Justo entonces escuché un automóvil detenerse frente a la casa.
Apagué la luz.
Me acerqué a la ventana.
Un vehículo oscuro estaba estacionado frente a la propiedad.
No reconocía el automóvil.
Alguien bajó.
Era una mujer.
La misma mujer de la fotografía del hotel.
La mujer que llevaba el colgante de mi madre.
Mi respiración se detuvo.
¿Cómo había encontrado aquella casa?
Retrocedí lentamente.
Entonces escuché tres golpes en la puerta principal.
No abrí.
Los golpes volvieron a sonar.
Tres veces.
Después escuché una voz.
—Daniel.
Era una voz femenina.
—Sé que estás ahí.
Miré nuevamente el sobre.
—¿Quién eres? —pregunté desde el pasillo.
La mujer respondió:
—Mi nombre es Laura.
Ese nombre apareció inmediatamente en una de las cartas de mi madre.
Laura Bennett.
La hermana de mi padre.
Mi tía.
La mujer que, según mi familia, había muerto antes de que yo naciera.
Abrí la puerta lentamente.
La mujer me miró.
Durante unos segundos, ninguno de los dos dijo nada.
Después señaló el colgante que llevaba.
—Esto pertenecía a tu madre.
—Lo sé.
—No.
Negó con la cabeza.
—No sabes nada.
Sentí que la rabia comenzaba a crecer.
—Mi familia me dijo que habías muerto.
Laura soltó una sonrisa triste.
—Tu familia te dijo muchas cosas.
—¿Por qué llevas el colgante de mi madre?
Laura entró lentamente en la casa.
—Porque tu madre me lo dio la última vez que la vi.
Sentí que el suelo parecía moverse bajo mis pies.
—¿Cuándo fue eso?
Laura me miró directamente.
—Tres días antes de su muerte.
Me quedé sin palabras.
—Eso es imposible.
—No.
Su voz era tranquila.
—Lo imposible es lo que te hicieron creer durante doce años.
Entonces sacó un sobre de su bolso.
—Tu esposa me encontró hace tres semanas.
La miré fijamente.
—¿Natalie?
Laura asintió.
—Ella fue quien me pidió ayuda.
Mi corazón se aceleró.
—¿Por qué?
—Porque descubrió que alguien estaba utilizando tus cuentas para mover dinero.
—¿Y Ethan?
—También descubrió parte de la verdad.
Sentí que todas las piezas comenzaban a encajar.
—Entonces mi esposa no estaba teniendo una aventura.
Laura negó con la cabeza.
—No.
—¿El hotel?
—Era una reunión.
—¿Con Ethan?
—Sí.
—¿Y la habitación?
Laura me miró durante unos segundos.
—No era para ellos.
—Entonces, ¿para quién?
No respondió.
En lugar de eso, sacó una fotografía de su bolso.
La colocó sobre la mesa.
Era una fotografía de un hombre entrando en un edificio.
Lo reconocí inmediatamente.
Era mi padre.
Pero había algo que no podía ser.
La fecha estaba impresa en la parte inferior.
Hace seis meses.
—Mi padre murió hace doce años —susurré.
Laura me sostuvo la mirada.
—Eso es lo que te dijeron.
Sentí que la sangre abandonaba mi rostro.
—¿Quieres decir que está vivo?
Laura no respondió.
Solo deslizó otra fotografía hacia mí.
En ella aparecía mi padre sentado frente a una mesa.
Y junto a él estaba Ethan.
Pero eso no era lo más extraño.
En la mesa había una carpeta.
La misma carpeta que yo había preparado aquella semana.
La misma que contenía las pruebas sobre las transferencias.

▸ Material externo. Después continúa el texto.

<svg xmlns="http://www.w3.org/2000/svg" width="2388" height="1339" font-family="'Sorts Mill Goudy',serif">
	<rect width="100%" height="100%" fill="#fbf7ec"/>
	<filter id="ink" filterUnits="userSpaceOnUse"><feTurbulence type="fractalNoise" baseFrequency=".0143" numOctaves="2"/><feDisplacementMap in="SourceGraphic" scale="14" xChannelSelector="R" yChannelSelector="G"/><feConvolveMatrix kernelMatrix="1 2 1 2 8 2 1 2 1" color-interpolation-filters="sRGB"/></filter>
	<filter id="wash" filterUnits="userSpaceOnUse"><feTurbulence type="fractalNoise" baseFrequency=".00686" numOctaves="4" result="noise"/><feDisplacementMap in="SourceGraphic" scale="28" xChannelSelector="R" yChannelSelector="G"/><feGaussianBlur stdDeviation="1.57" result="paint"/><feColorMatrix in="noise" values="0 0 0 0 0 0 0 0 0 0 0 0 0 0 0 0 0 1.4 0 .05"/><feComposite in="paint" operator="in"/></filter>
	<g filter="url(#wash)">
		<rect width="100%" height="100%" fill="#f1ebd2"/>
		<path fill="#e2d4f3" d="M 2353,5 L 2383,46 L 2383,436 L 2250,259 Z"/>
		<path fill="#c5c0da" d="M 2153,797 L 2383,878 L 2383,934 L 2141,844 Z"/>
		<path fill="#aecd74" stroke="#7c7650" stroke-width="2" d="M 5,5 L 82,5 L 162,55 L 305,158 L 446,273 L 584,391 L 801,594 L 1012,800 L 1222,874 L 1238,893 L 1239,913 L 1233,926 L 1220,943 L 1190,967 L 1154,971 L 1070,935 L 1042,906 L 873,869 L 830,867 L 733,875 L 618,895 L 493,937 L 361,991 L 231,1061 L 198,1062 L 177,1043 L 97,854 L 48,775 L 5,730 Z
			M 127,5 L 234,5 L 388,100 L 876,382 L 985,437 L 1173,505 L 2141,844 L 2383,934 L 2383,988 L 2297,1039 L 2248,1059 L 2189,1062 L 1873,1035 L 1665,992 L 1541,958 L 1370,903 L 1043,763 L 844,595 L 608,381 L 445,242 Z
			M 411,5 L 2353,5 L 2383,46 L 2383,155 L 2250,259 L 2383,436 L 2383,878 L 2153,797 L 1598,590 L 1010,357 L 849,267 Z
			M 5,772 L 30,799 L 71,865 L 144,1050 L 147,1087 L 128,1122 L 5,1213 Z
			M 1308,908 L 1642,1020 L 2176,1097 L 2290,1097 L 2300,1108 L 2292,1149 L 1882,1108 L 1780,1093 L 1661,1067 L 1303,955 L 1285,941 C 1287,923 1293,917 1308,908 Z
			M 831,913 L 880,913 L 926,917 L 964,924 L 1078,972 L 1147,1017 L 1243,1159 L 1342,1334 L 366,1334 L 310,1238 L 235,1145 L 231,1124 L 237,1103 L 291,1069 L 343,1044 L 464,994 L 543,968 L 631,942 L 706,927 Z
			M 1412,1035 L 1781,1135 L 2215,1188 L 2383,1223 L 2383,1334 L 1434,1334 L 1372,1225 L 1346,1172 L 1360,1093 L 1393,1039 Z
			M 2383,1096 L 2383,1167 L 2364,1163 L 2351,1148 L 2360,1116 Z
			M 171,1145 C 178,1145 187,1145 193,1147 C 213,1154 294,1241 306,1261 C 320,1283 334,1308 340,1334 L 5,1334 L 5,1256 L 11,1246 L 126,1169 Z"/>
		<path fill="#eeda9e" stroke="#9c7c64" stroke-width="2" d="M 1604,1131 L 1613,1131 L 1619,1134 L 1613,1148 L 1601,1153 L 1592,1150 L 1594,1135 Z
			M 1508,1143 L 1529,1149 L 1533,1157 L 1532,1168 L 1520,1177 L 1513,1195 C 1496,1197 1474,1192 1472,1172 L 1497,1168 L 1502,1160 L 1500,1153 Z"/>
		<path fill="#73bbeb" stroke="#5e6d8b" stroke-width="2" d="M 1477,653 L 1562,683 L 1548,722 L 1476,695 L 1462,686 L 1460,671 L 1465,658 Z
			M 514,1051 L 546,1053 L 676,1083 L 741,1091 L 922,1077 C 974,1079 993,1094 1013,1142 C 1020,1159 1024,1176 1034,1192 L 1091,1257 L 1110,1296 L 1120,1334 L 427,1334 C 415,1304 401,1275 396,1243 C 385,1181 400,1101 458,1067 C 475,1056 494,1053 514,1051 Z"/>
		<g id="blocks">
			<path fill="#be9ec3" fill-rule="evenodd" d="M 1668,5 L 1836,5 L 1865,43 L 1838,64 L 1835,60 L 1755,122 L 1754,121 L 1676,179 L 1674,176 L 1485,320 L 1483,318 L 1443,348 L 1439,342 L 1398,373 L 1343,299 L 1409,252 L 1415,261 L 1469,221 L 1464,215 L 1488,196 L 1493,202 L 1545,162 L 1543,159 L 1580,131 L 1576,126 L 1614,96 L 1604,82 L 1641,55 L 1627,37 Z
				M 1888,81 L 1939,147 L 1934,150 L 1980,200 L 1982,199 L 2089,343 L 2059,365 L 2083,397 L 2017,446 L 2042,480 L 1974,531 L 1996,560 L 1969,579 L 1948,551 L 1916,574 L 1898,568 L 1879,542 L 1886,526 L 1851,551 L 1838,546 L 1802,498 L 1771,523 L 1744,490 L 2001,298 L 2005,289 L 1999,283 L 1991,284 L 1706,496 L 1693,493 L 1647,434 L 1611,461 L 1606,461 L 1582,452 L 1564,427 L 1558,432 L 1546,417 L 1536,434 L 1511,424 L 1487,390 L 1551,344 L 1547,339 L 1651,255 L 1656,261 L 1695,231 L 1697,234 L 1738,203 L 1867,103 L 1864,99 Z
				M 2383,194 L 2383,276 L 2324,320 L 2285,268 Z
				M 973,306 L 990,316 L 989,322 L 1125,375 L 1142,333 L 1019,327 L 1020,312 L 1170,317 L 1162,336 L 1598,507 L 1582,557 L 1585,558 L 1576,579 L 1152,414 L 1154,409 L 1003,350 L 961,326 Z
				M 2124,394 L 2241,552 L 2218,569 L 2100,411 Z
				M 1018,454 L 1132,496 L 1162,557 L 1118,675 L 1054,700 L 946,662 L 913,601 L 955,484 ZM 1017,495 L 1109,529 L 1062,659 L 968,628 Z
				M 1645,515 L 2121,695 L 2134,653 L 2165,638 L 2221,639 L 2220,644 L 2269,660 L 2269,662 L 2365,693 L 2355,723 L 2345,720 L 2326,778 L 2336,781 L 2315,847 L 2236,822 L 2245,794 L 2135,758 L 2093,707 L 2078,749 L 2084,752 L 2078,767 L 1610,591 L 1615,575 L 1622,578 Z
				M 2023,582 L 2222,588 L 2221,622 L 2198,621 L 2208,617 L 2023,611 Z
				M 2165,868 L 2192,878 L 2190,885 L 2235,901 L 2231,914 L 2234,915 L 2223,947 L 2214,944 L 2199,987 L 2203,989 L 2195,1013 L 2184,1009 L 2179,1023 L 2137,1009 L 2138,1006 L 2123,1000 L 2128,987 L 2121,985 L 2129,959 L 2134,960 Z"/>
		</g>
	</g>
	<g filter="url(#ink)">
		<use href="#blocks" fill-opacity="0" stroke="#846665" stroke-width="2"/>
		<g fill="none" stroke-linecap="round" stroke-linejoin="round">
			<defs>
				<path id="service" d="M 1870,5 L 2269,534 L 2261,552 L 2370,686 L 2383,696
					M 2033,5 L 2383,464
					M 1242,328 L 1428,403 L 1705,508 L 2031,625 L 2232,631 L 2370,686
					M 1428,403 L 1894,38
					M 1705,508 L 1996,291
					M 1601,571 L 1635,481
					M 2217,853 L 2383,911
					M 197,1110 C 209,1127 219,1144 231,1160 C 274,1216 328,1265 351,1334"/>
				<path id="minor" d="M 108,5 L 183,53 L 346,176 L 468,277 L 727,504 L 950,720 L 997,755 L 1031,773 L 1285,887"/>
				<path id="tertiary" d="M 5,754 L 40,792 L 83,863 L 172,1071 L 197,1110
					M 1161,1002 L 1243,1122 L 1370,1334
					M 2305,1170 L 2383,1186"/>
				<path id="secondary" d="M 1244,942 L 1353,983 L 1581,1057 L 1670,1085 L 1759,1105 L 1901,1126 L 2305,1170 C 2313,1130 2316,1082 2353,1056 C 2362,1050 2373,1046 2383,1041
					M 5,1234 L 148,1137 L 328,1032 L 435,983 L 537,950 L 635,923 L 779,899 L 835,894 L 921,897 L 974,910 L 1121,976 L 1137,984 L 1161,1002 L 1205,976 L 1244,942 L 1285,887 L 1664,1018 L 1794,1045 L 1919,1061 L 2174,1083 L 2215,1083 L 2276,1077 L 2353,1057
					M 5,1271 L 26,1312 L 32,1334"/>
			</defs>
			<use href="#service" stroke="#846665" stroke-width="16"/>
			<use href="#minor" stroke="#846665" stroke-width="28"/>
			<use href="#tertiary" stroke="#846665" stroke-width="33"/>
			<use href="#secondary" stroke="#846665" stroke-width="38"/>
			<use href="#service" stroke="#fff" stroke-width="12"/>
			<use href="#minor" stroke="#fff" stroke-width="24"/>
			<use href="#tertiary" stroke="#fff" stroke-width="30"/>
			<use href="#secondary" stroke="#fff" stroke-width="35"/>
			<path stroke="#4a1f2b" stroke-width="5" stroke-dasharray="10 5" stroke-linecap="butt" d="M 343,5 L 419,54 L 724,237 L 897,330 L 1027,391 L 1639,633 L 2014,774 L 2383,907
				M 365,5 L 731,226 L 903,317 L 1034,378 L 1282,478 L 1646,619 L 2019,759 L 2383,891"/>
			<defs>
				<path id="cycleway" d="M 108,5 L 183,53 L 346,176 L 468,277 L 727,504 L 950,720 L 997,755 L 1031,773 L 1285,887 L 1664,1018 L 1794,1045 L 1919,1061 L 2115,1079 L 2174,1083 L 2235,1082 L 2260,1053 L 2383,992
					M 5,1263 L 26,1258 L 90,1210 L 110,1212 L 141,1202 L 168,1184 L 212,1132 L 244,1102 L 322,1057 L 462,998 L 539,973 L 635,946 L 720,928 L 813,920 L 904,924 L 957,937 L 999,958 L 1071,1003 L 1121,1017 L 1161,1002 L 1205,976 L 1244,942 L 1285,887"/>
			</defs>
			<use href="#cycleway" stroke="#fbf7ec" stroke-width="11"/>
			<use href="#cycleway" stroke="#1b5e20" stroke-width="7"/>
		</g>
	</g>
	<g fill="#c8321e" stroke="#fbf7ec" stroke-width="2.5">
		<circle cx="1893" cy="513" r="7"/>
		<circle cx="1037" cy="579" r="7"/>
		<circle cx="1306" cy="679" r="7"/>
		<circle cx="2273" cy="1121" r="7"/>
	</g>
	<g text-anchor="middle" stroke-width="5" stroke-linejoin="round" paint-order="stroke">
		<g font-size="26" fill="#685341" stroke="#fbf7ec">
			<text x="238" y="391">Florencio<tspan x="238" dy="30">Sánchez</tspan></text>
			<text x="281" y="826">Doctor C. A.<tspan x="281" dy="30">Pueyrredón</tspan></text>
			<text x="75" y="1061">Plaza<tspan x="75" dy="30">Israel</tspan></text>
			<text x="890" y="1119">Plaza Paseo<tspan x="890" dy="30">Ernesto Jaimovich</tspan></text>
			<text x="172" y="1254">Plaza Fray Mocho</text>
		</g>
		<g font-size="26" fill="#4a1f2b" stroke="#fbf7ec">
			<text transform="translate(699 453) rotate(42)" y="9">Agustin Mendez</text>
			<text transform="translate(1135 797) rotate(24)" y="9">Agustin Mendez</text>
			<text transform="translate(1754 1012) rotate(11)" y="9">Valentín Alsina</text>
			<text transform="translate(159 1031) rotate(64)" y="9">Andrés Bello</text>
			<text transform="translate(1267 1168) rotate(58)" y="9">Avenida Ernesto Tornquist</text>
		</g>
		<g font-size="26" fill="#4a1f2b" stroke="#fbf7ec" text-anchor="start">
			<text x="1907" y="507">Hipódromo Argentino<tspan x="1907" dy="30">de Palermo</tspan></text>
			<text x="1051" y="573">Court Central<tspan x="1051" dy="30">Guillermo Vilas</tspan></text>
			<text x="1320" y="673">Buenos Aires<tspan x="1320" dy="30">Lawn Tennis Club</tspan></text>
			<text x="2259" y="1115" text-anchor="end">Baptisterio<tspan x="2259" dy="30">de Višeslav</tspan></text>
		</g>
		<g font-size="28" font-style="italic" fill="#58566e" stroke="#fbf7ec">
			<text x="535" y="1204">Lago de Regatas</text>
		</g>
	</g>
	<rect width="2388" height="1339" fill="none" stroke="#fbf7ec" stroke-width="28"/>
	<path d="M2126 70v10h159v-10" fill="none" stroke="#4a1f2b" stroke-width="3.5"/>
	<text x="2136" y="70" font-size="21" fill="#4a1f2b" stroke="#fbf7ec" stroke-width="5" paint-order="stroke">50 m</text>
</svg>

—¿Cómo puede tener eso? —pregunté.
Laura respondió en voz baja:
—Porque tu padre lleva doce años intentando descubrir quién destruyó a nuestra familia.
Mi teléfono vibró.
Era Natalie.
Había enviado un solo mensaje.
Daniel, por favor, no confíes en Laura.
Levanté lentamente la mirada.
Laura estaba observando mi teléfono.
Y entonces dijo algo que hizo que mi corazón se detuviera.
—Tu esposa acaba de cometer el mismo error que cometió tu madre.
—¿Qué error?
Laura se acercó a la ventana.
—Confiar en la persona equivocada.
En ese instante, las luces de un automóvil iluminaron la casa.
Laura miró hacia afuera.
Su expresión cambió por completo.
—Tenemos que irnos.
—¿Por qué?
Se volvió hacia mí.
—Porque encontraron esta casa.
—¿Quiénes?
Laura no respondió.
Solo tomó el sobre de mi madre y la memoria USB.
Después apagó todas las luces.
Y, en la oscuridad, escuché el sonido de otro automóvil deteniéndose frente a la casa.
Había alguien más afuera.
Y por la manera en que Laura estaba temblando, comprendí que aquella persona era mucho más peligrosa que cualquiera de nosotros había imaginado.